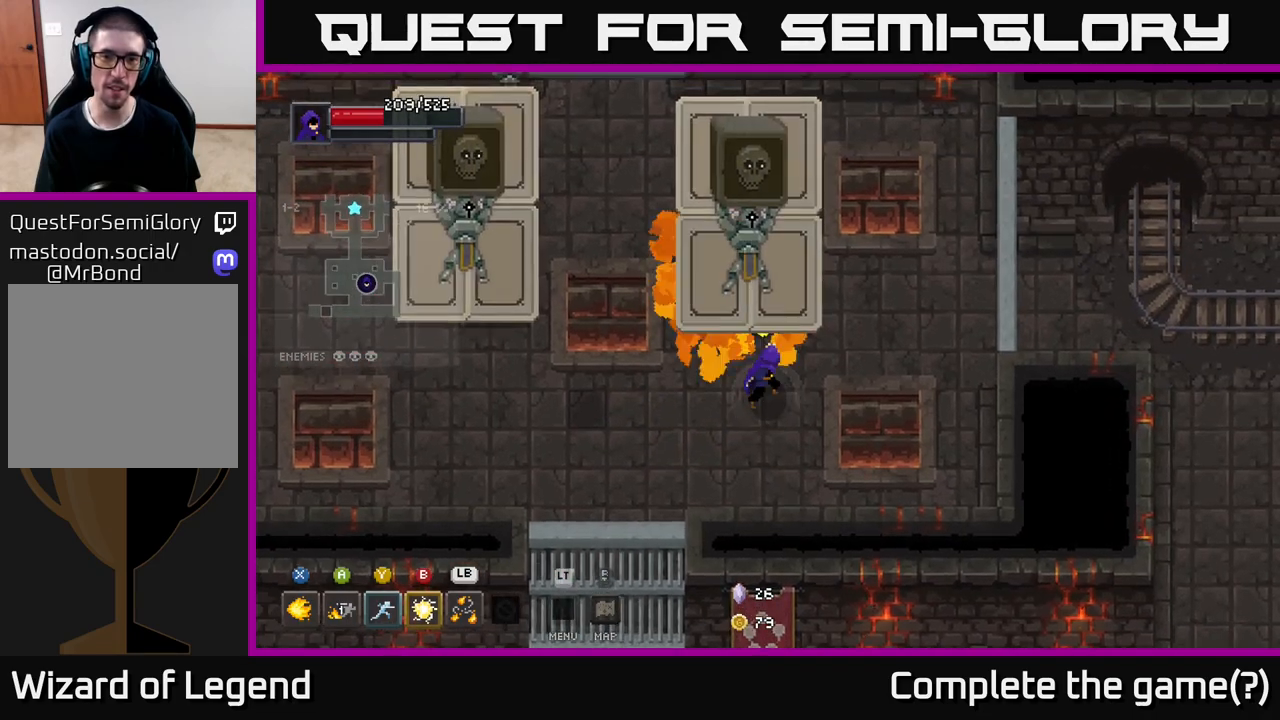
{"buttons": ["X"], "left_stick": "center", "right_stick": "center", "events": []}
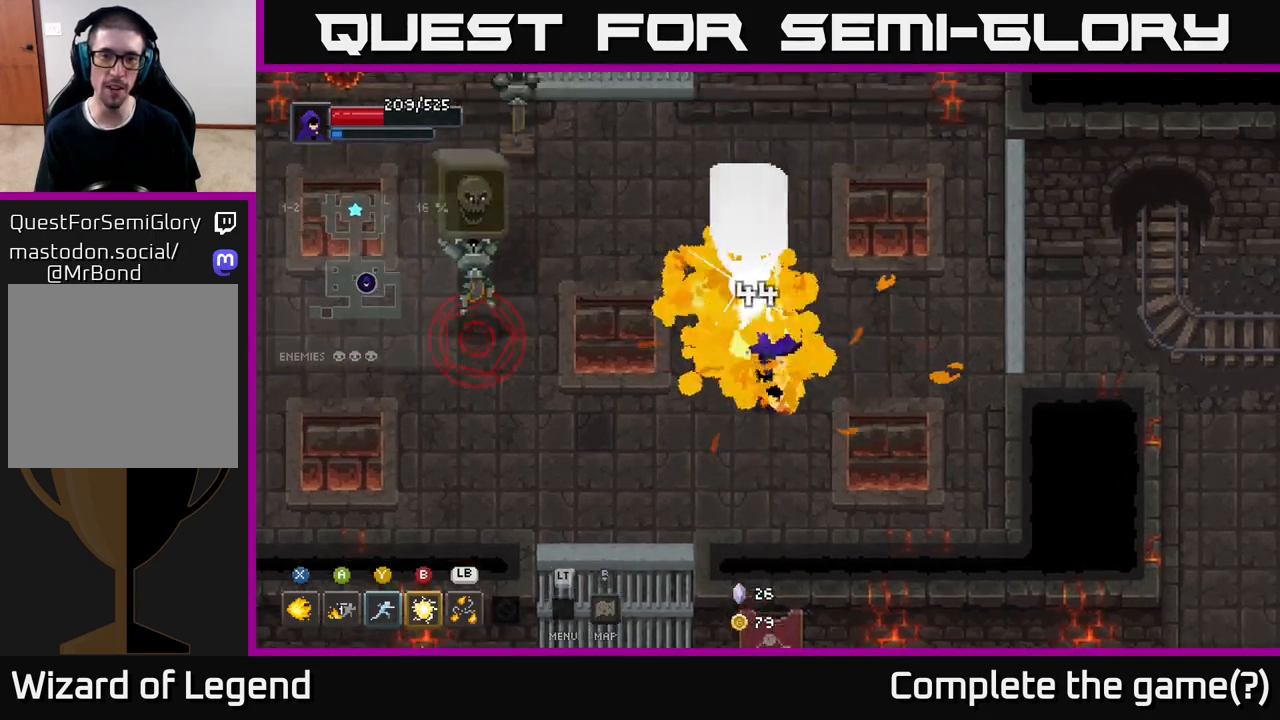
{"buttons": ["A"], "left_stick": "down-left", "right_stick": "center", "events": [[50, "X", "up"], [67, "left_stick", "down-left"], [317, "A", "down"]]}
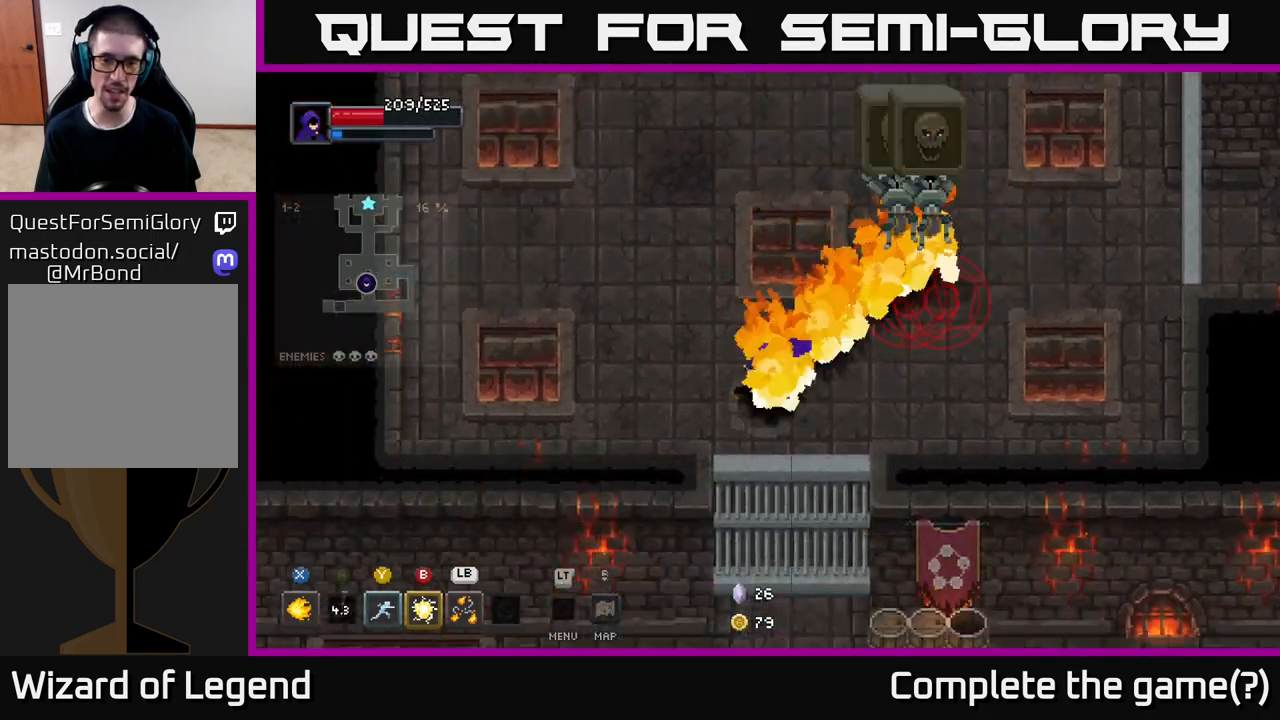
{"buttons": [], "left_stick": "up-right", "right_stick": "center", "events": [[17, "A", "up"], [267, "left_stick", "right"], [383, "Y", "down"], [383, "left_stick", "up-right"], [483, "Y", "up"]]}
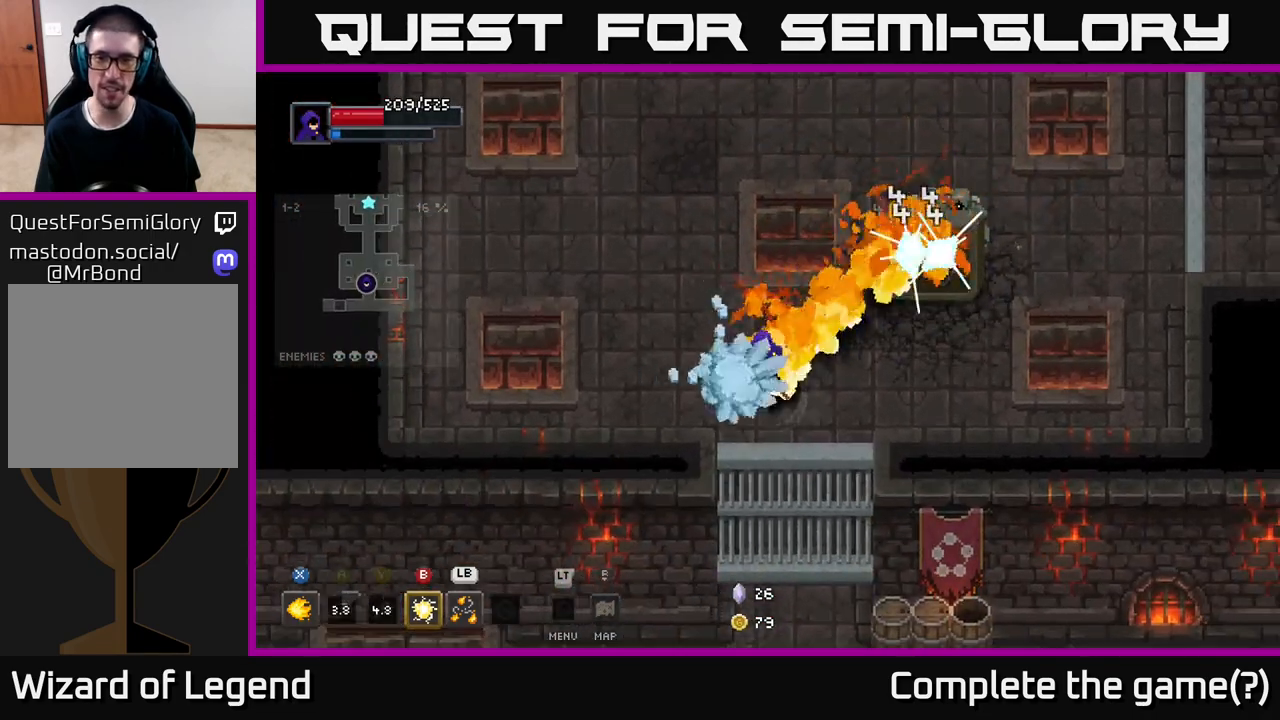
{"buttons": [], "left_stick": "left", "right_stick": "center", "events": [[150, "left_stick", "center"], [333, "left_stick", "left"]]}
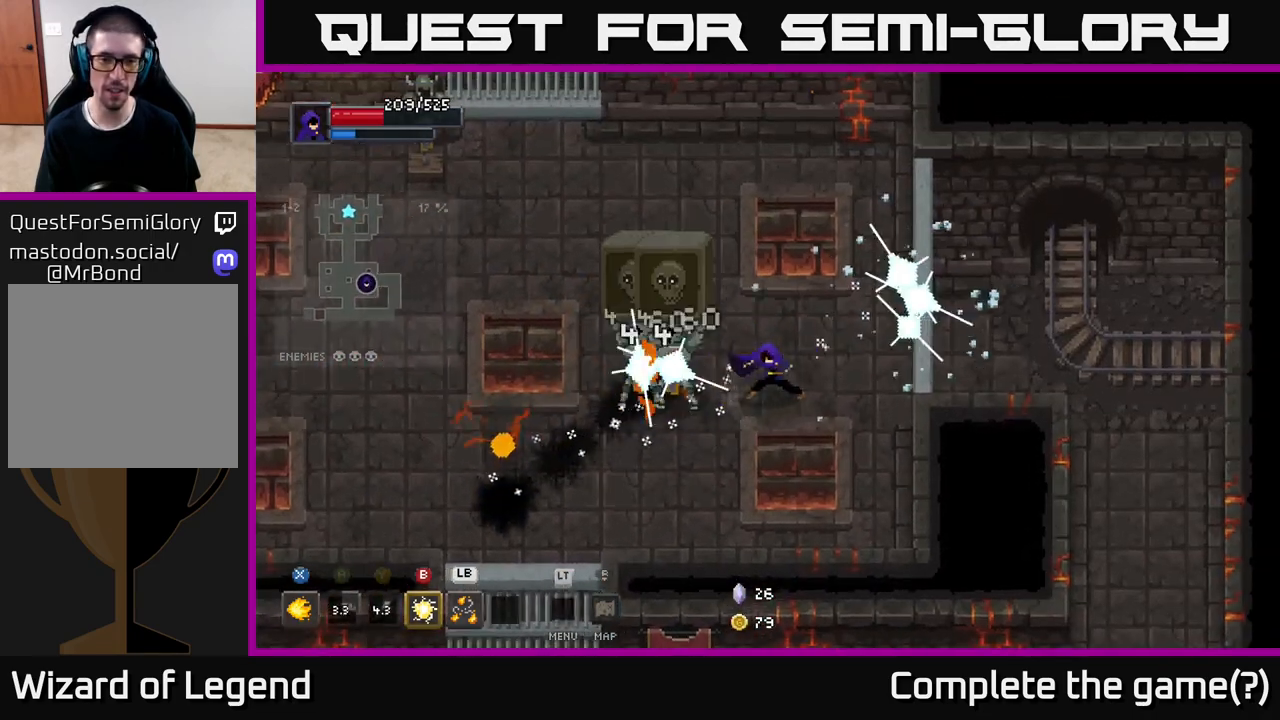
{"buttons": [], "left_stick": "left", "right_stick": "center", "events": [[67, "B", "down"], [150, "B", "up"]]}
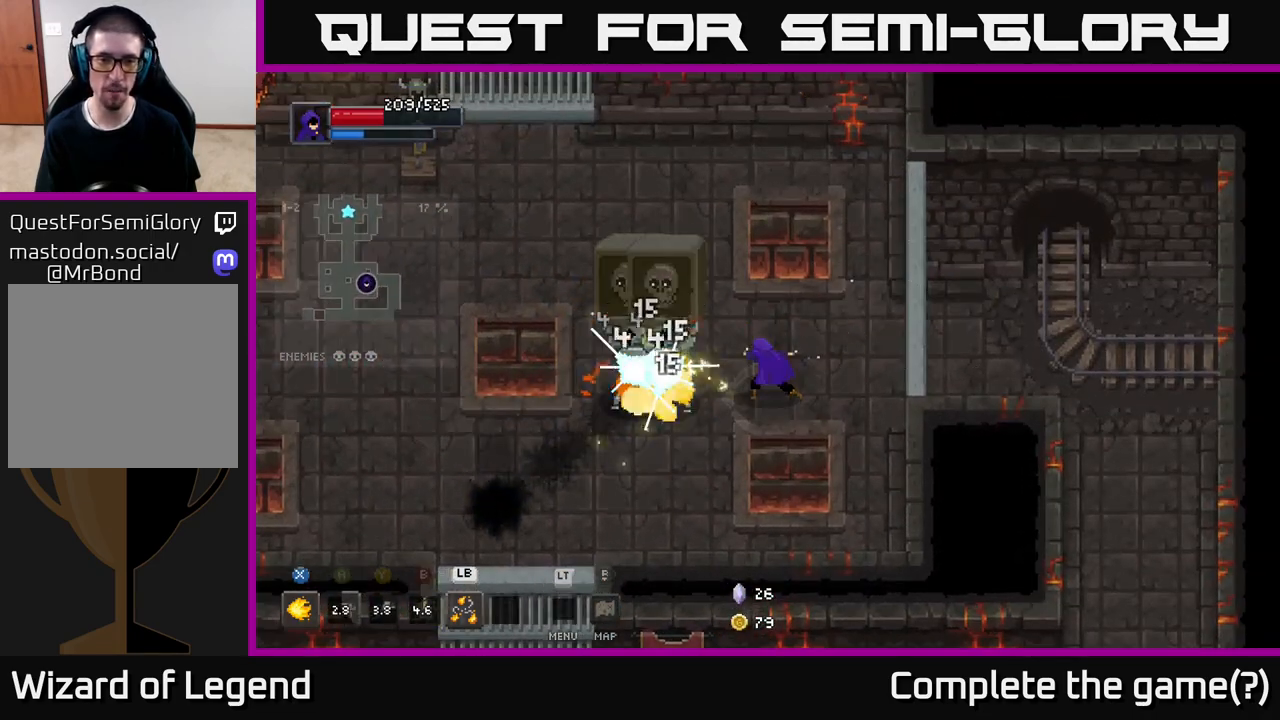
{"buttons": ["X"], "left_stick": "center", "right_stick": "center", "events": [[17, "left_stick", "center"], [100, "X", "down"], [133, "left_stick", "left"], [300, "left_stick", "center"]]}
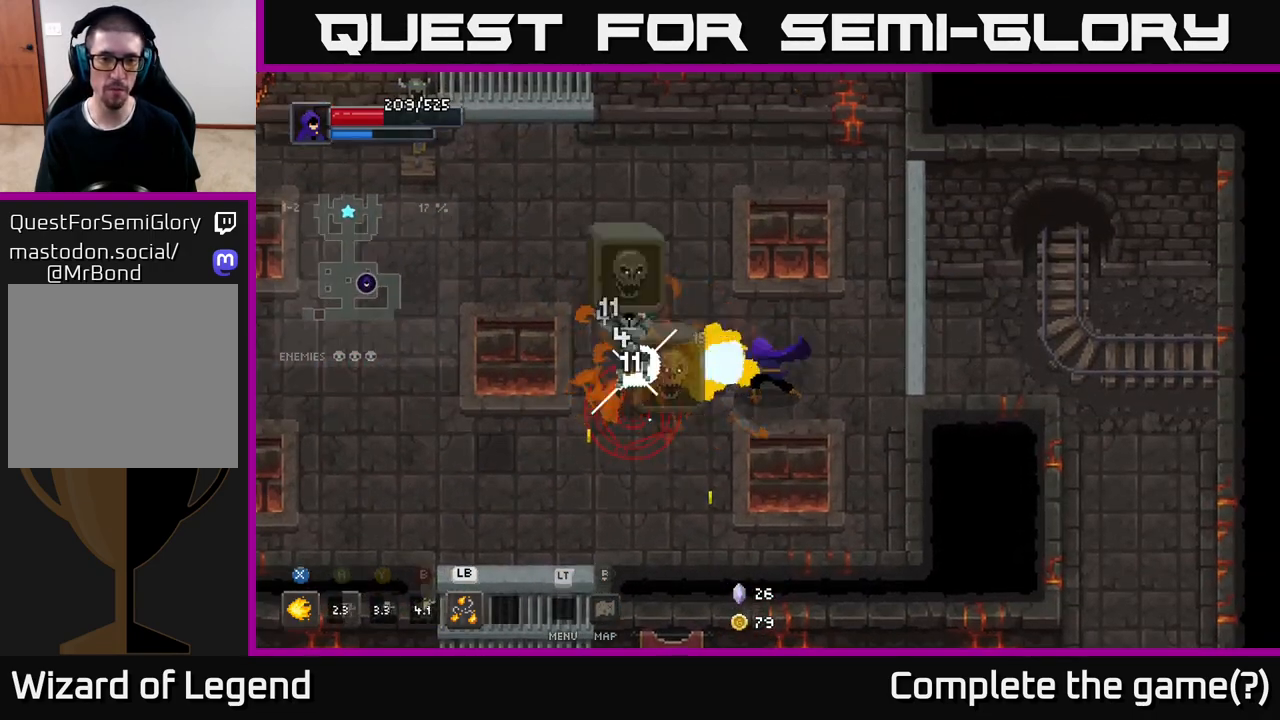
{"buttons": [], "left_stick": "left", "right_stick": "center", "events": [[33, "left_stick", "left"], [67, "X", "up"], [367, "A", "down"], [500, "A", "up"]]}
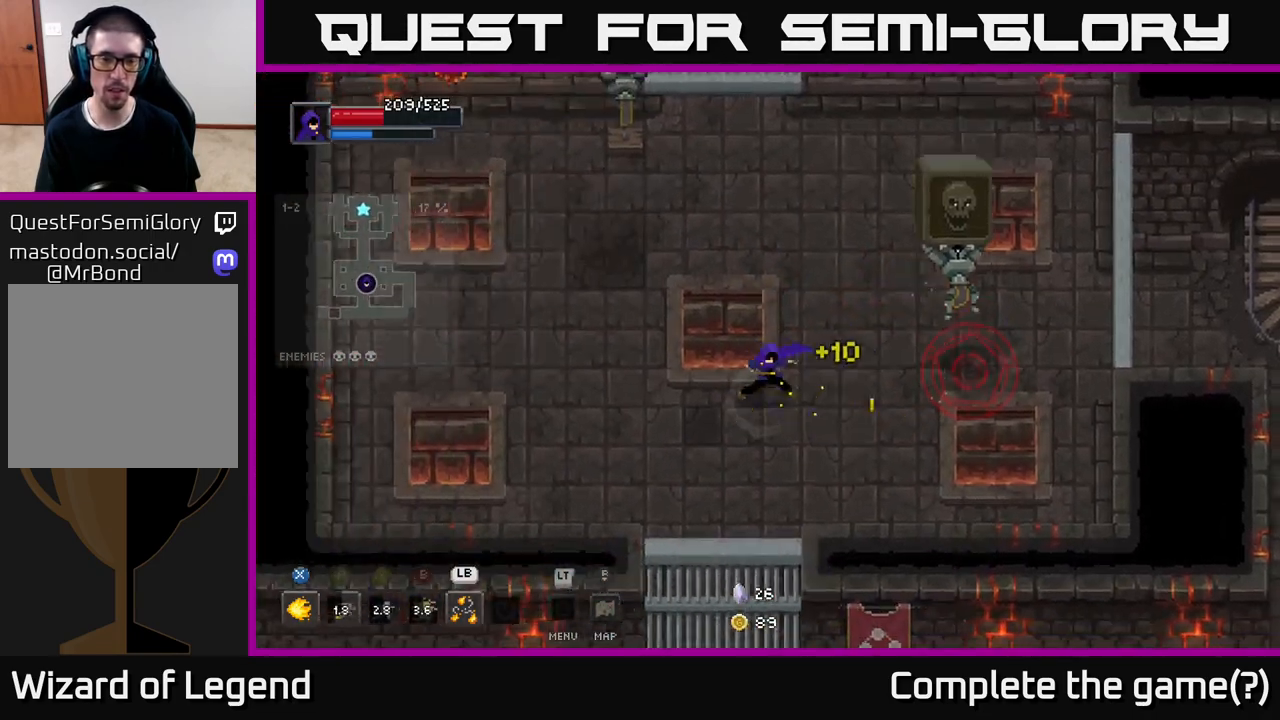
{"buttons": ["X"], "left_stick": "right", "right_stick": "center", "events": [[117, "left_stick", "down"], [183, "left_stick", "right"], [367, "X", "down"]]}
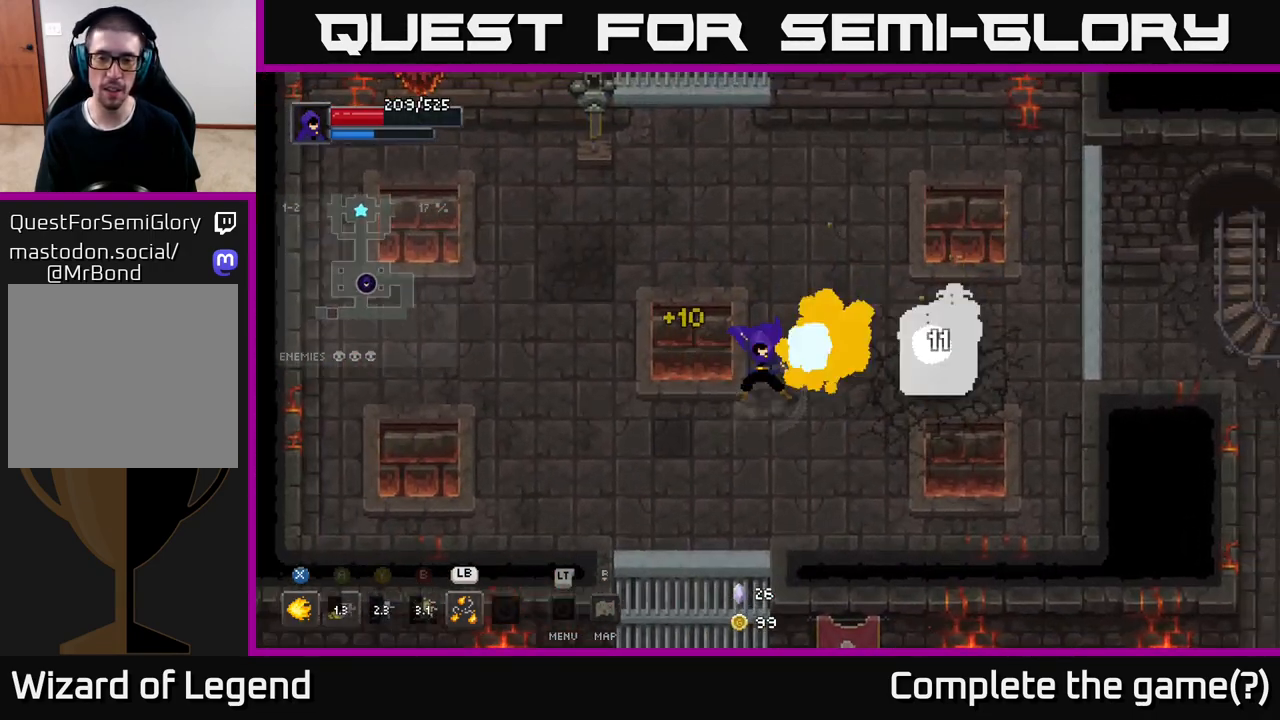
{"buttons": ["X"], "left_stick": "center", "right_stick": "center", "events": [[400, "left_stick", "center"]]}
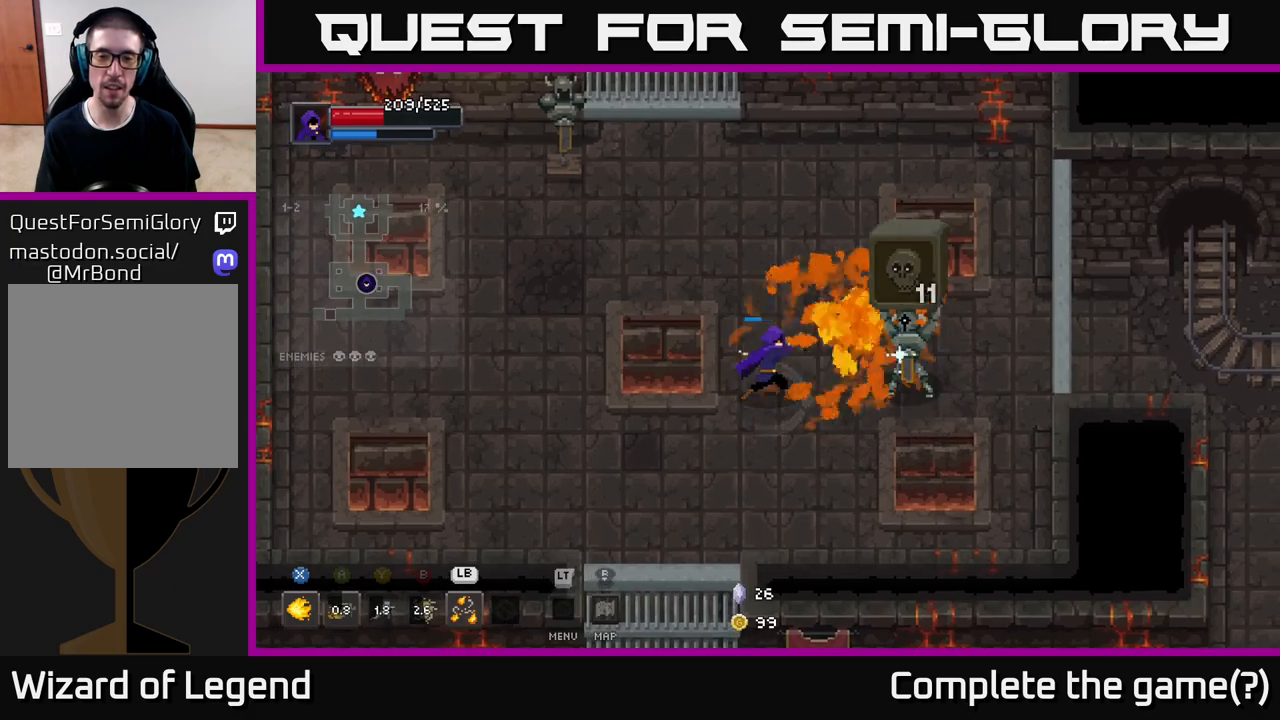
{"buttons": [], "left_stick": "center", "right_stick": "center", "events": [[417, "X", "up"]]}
● ● ●
▸ What you are asked to do: If an entry contains a picture, omit it; restate everything else word for word.

▸ Expected answer:
{"buttons": ["X"], "left_stick": "center", "right_stick": "center", "events": []}
{"buttons": ["A"], "left_stick": "down-left", "right_stick": "center", "events": [[50, "X", "up"], [67, "left_stick", "down-left"], [317, "A", "down"]]}
{"buttons": [], "left_stick": "up-right", "right_stick": "center", "events": [[17, "A", "up"], [267, "left_stick", "right"], [383, "Y", "down"], [383, "left_stick", "up-right"], [483, "Y", "up"]]}
{"buttons": [], "left_stick": "left", "right_stick": "center", "events": [[150, "left_stick", "center"], [333, "left_stick", "left"]]}
{"buttons": [], "left_stick": "left", "right_stick": "center", "events": [[67, "B", "down"], [150, "B", "up"]]}
{"buttons": ["X"], "left_stick": "center", "right_stick": "center", "events": [[17, "left_stick", "center"], [100, "X", "down"], [133, "left_stick", "left"], [300, "left_stick", "center"]]}
{"buttons": [], "left_stick": "left", "right_stick": "center", "events": [[33, "left_stick", "left"], [67, "X", "up"], [367, "A", "down"], [500, "A", "up"]]}
{"buttons": ["X"], "left_stick": "right", "right_stick": "center", "events": [[117, "left_stick", "down"], [183, "left_stick", "right"], [367, "X", "down"]]}
{"buttons": ["X"], "left_stick": "center", "right_stick": "center", "events": [[400, "left_stick", "center"]]}
{"buttons": [], "left_stick": "center", "right_stick": "center", "events": [[417, "X", "up"]]}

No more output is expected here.